* _What needs to be done_: Copy out the lines below word for word, keeping their order. Leave out the picture markers.

* _Material for the task_:
*** Begin section ***

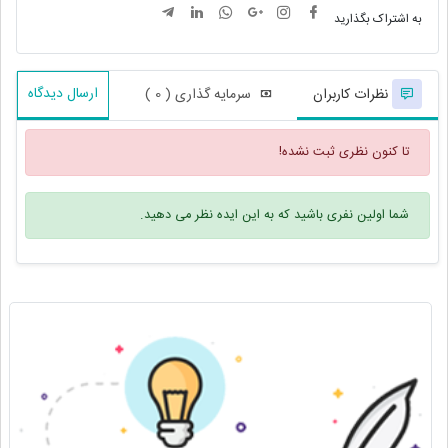
به اشتراک بگذارید
ارسال دیدگاه
نظرات کاربران
سرمایه گذاری ( 0 )
تا کنون نظری ثبت نشده!
شما اولین نفری باشید که به این ایده نظر می دهید.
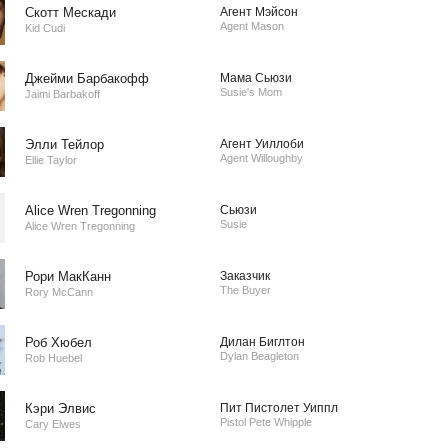
Скотт Мескади
Агент Мэйсон
Agent Mason
Kid Cudi
Джейми Барбакофф
Мама Сьюзи
Susie's Mom
Jaimi Barbakoff
Элли Тейлор
Агент Уиллоби
Agent Willoughby
Ellie Taylor
Alice Wren Tregonning
Сьюзи
Susie
Alice Wren Tregonning
Рори МакКанн
Заказчик
The Buyer
Rory McCann
Роб Хюбел
Дилан Биглтон
Dylan Beagleton
Rob Huebel
Кэри Элвис
Пит Пистолет Уиппл
Pistol Pete Whipple
Cary Elwes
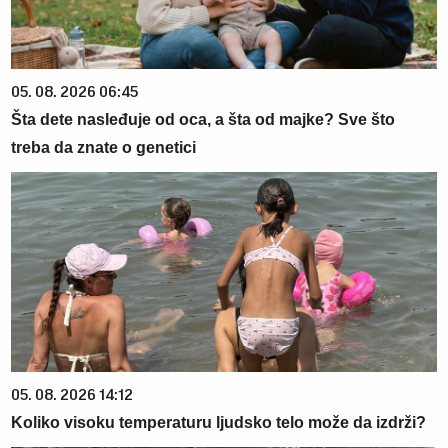
05. 08. 2026 06:45
Šta dete nasleđuje od oca, a šta od majke? Sve što
treba da znate o genetici
05. 08. 2026 14:12
Koliko visoku temperaturu ljudsko telo može da izdrži?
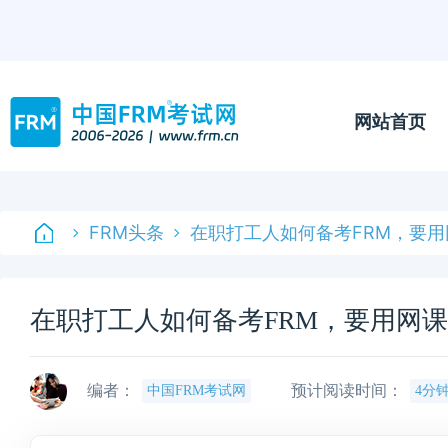
网站首页
FRM头条
在职打工人如何备考FRM，要
在职打工人如何备考FRM，要用网
编者：
预计阅读时间：
中国FRM考试网
4分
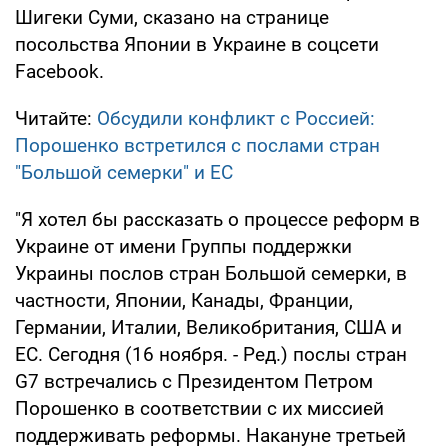
Шигеки Суми, сказано на странице
посольства Японии в Украине в соцсети
Facebook.
Читайте:
Обсудили конфликт с Россией:
Порошенко встретился с послами стран
"Большой семерки" и ЕС
"Я хотел бы рассказать о процессе реформ в
Украине от имени Группы поддержки
Украины послов стран Большой семерки, в
частности, Японии, Канады, Франции,
Германии, Италии, Великобритания, США и
ЕС. Сегодня (16 ноября. - Ред.) послы стран
G7 встречались с Президентом Петром
Порошенко в соответствии с их миссией
поддерживать реформы. Накануне третьей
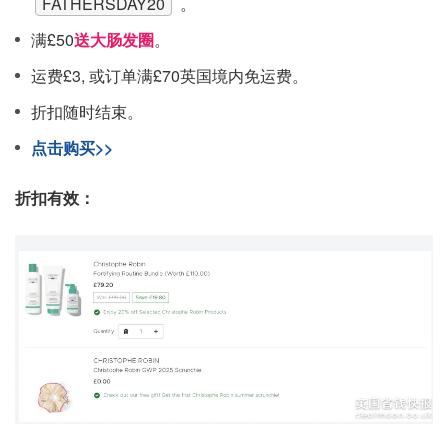
FATHERSDAY20
。
满£50
送大肠发圈
。
运费£3, 或订单满£70英国境内免运费。
折扣随时结束。
点击购买>>
折扣有效：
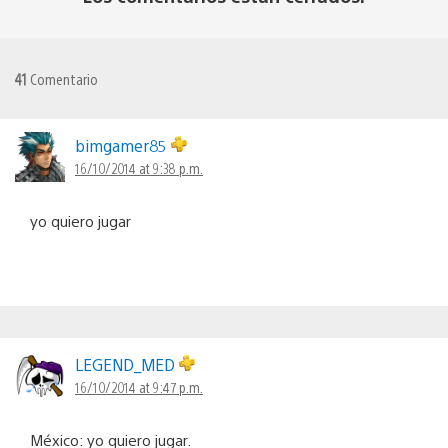
41
Comentario
bimgamer85
16/10/2014 at 9:38 p.m.
yo quiero jugar
LEGEND_MED
16/10/2014 at 9:47 p.m.
México: yo quiero jugar.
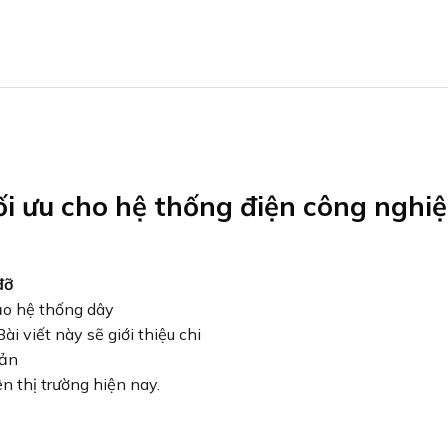
ối ưu cho hệ thống điện công nghi
đỡ
ảo hệ thống dây
i viết này sẽ giới thiệu chi
sản
 thị trường hiện nay.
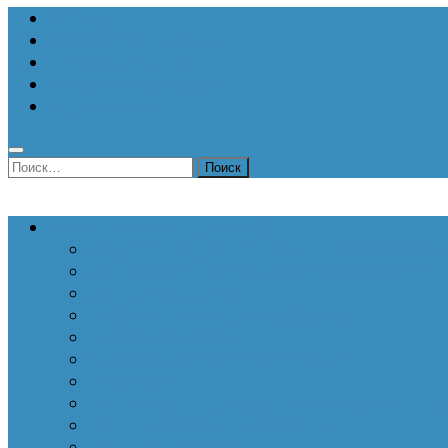
О Центре
Актуальная аналитика
Научные издания
Исторические портреты
Мероприятия
Найти:
Статьи по актуальным проблемам
Внутренние угрозы национальной безопаснос
Внешнеполитические аспекты безопасности
Войны и конфликты
Информационное противоборство
История Отечества
Кавказ, Кавказская политика России
Патриотизм
Политические процессы на постсоветском пр
Специальная военная операция
Украинский кризис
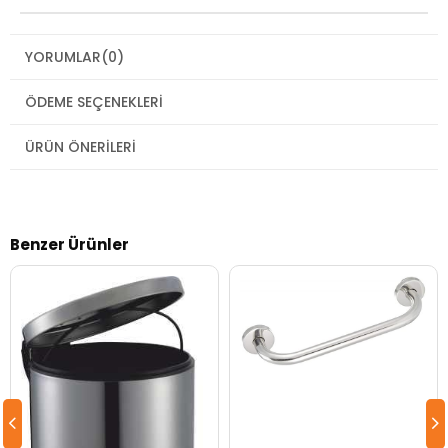
YORUMLAR
(0)
ÖDEME SEÇENEKLERI
ÜRÜN ÖNERILERI
Benzer Ürünler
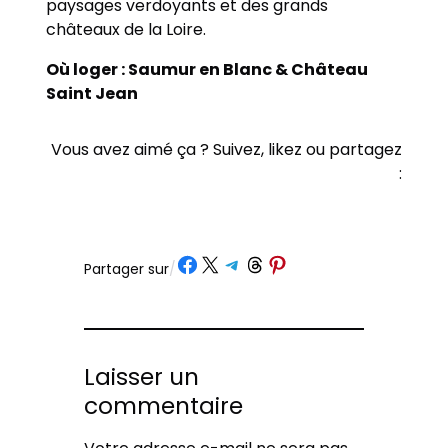
paysages verdoyants et des grands
châteaux de la Loire.
Où loger : Saumur en Blanc & Château
Saint Jean
Vous avez aimé ça ? Suivez, likez ou partagez
:
Partager sur Facebook
Partager sur X
Partager sur Telegram
Partager sur Threads
Partager sur Pinterest
Partager sur
/
Laisser un
commentaire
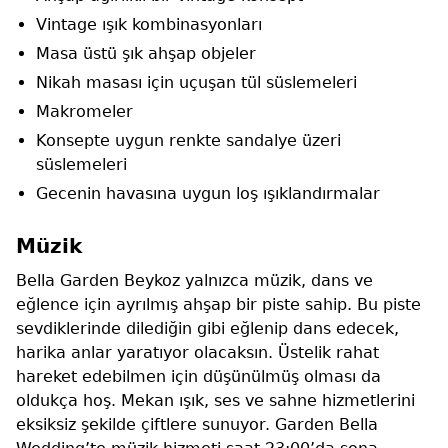
Vintage ışık kombinasyonları
Masa üstü şık ahşap objeler
Nikah masası için uçuşan tül süslemeleri
Makromeler
Konsepte uygun renkte sandalye üzeri
süslemeleri
Gecenin havasına uygun loş ışıklandırmalar
Müzik
Bella Garden Beykoz yalnızca müzik, dans ve
eğlence için ayrılmış ahşap bir piste sahip. Bu piste
sevdiklerinde dilediğin gibi eğlenip dans edecek,
harika anlar yaratıyor olacaksın. Üstelik rahat
hareket edebilmen için düşünülmüş olması da
oldukça hoş. Mekan ışık, ses ve sahne hizmetlerini
eksiksiz şekilde çiftlere sunuyor. Garden Bella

*** End section ***

* _Problem solution_:
به اشتراک بگذارید
ارسال دیدگاه
نظرات کاربران
سرمایه گذاری ( 0 )
تا کنون نظری ثبت نشده!
شما اولین نفری باشید که به این ایده نظر می دهید.
Скотт Мескади
Агент Мэйсон
Agent Mason
Kid Cudi
Джейми Барбакофф
Мама Сьюзи
Susie's Mom
Jaimi Barbakoff
Элли Тейлор
Агент Уиллоби
Agent Willoughby
Ellie Taylor
Alice Wren Tregonning
Сьюзи
Susie
Alice Wren Tregonning
Рори МакКанн
Заказчик
The Buyer
Rory McCann
Роб Хюбел
Дилан Биглтон
Dylan Beagleton
Rob Huebel
Кэри Элвис
Пит Пистолет Уиппл
Pistol Pete Whipple
Cary Elwes
05. 08. 2026 06:45
Šta dete nasleđuje od oca, a šta od majke? Sve što
treba da znate o genetici
05. 08. 2026 14:12
Koliko visoku temperaturu ljudsko telo može da izdrži?
网站首页
FRM头条
在职打工人如何备考FRM，要
在职打工人如何备考FRM，要用网
编者：
预计阅读时间：
中国FRM考试网
4分
Шигеки Суми, сказано на странице
посольства Японии в Украине в соцсети
Facebook.
Читайте:
Обсудили конфликт с Россией:
Порошенко встретился с послами стран
"Большой семерки" и ЕС
"Я хотел бы рассказать о процессе реформ в
Украине от имени Группы поддержки
Украины послов стран Большой семерки, в
частности, Японии, Канады, Франции,
Германии, Италии, Великобритания, США и
ЕС. Сегодня (16 ноября. - Ред.) послы стран
G7 встречались с Президентом Петром
Порошенко в соответствии с их миссией
поддерживать реформы. Накануне третьей
FATHERSDAY20
。
满£50
送大肠发圈
。
运费£3, 或订单满£70英国境内免运费。
折扣随时结束。
点击购买>>
折扣有效：
41
Comentario
bimgamer85
16/10/2014 at 9:38 p.m.
yo quiero jugar
LEGEND_MED
16/10/2014 at 9:47 p.m.
México: yo quiero jugar.
ối ưu cho hệ thống điện công nghi
đỡ
ảo hệ thống dây
i viết này sẽ giới thiệu chi
sản
 thị trường hiện nay.
О Центре
Актуальная аналитика
Научные издания
Исторические портреты
Мероприятия
Найти:
Статьи по актуальным проблемам
Внутренние угрозы национальной безопаснос
Внешнеполитические аспекты безопасности
Войны и конфликты
Информационное противоборство
История Отечества
Кавказ, Кавказская политика России
Патриотизм
Политические процессы на постсоветском пр
Специальная военная операция
Украинский кризис
YORUMLAR
(0)
ÖDEME SEÇENEKLERI
ÜRÜN ÖNERILERI
Benzer Ürünler
paysages verdoyants et des grands
châteaux de la Loire.
Où loger : Saumur en Blanc & Château
Saint Jean
Vous avez aimé ça ? Suivez, likez ou partagez
:
Partager sur Facebook
Partager sur X
Partager sur Telegram
Partager sur Threads
Partager sur Pinterest
Partager sur
/
Laisser un
commentaire
Vintage ışık kombinasyonları
Masa üstü şık ahşap objeler
Nikah masası için uçuşan tül süslemeleri
Makromeler
Konsepte uygun renkte sandalye üzeri
süslemeleri
Gecenin havasına uygun loş ışıklandırmalar
Müzik
Bella Garden Beykoz yalnızca müzik, dans ve
eğlence için ayrılmış ahşap bir piste sahip. Bu piste
sevdiklerinde dilediğin gibi eğlenip dans edecek,
harika anlar yaratıyor olacaksın. Üstelik rahat
hareket edebilmen için düşünülmüş olması da
oldukça hoş. Mekan ışık, ses ve sahne hizmetlerini
eksiksiz şekilde çiftlere sunuyor. Garden Bella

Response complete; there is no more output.